The literature reporting on neurological outcomes (n = 61 studies) had several limitations, including few studies assessing similar endpoints and exposures or inconsistent results. Studies evaluating sexually dimorphic behavior in animals reported the most consistent findings for neurological effects; 12 of 14 studies reported altered mating behavior following prenatal exposure to bioidentical progesterone, 17OHPC, cyproterone acetate, or allylestrenol. Other limitations in the body of evidence of this scoping review included inconsistently used nomenclature for bioidentical progesterone and the synthetic progestogens and an inability to evaluate the data across progestogens as a group because of the unique biological activities of the progestogens administered (e.g., androgenic, anti-androgenic).

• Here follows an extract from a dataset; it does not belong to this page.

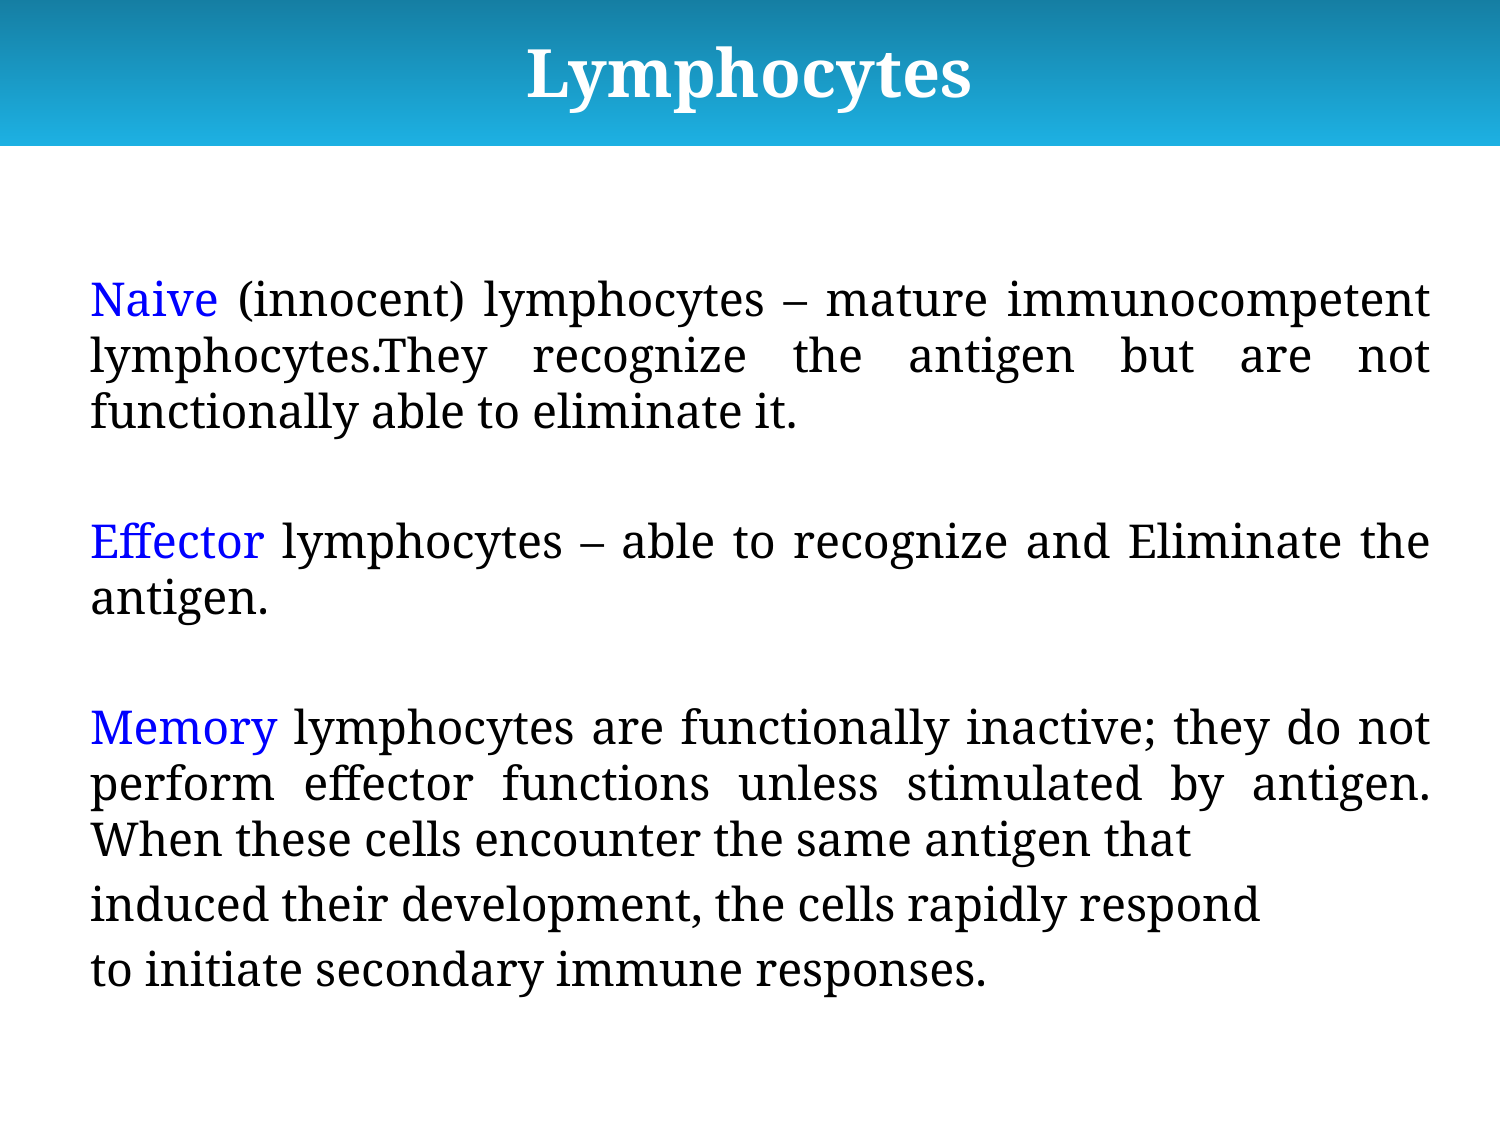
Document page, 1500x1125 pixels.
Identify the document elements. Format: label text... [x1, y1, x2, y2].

text_box Lymphocytes [0, 0, 1500, 146]
list Naive (innocent) lymphocytes – mature immunocompetent lymphocytes.They recognize the antigen but are not functionally able to eliminate it. Effector lymphocytes – able to recognize and Eliminate the antigen. Memory lymphocytes are functionally inactive; they do not perform effector functions unless stimulated by antigen. When these cells encounter the same antigen that induced their development, the cells rapidly respond to initiate secondary immune responses. [75, 262, 1447, 1005]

This scoping review identified and characterized a limited body of evidence on potential adverse health effects associated with in utero exposure to progestogens. The evidence was not sufficient to recommend an evaluation by systematic review on the association of potential adverse health effects with prenatal exposure to progestogens due to limitations of the literature. These limitations included heterogeneity of the endpoints assessed within some outcome categories (e.g., neurological outcomes), inconsistent results, and inconsistently used nomenclature to identify bioidentical progesterone or the specific synthetic progestogens used. In addition, evaluating these exposures as a group was challenging because of the unique biological activities of the progestogens administered (e.g., androgenic, anti-androgenic). More research is needed to better understand the potential association of prenatal exposure to progestogens and adverse pregnancy outcomes, congenital malformation incidence, and longer-term health outcomes of prenatally exposed offspring (e.g., neurological effects and cancer).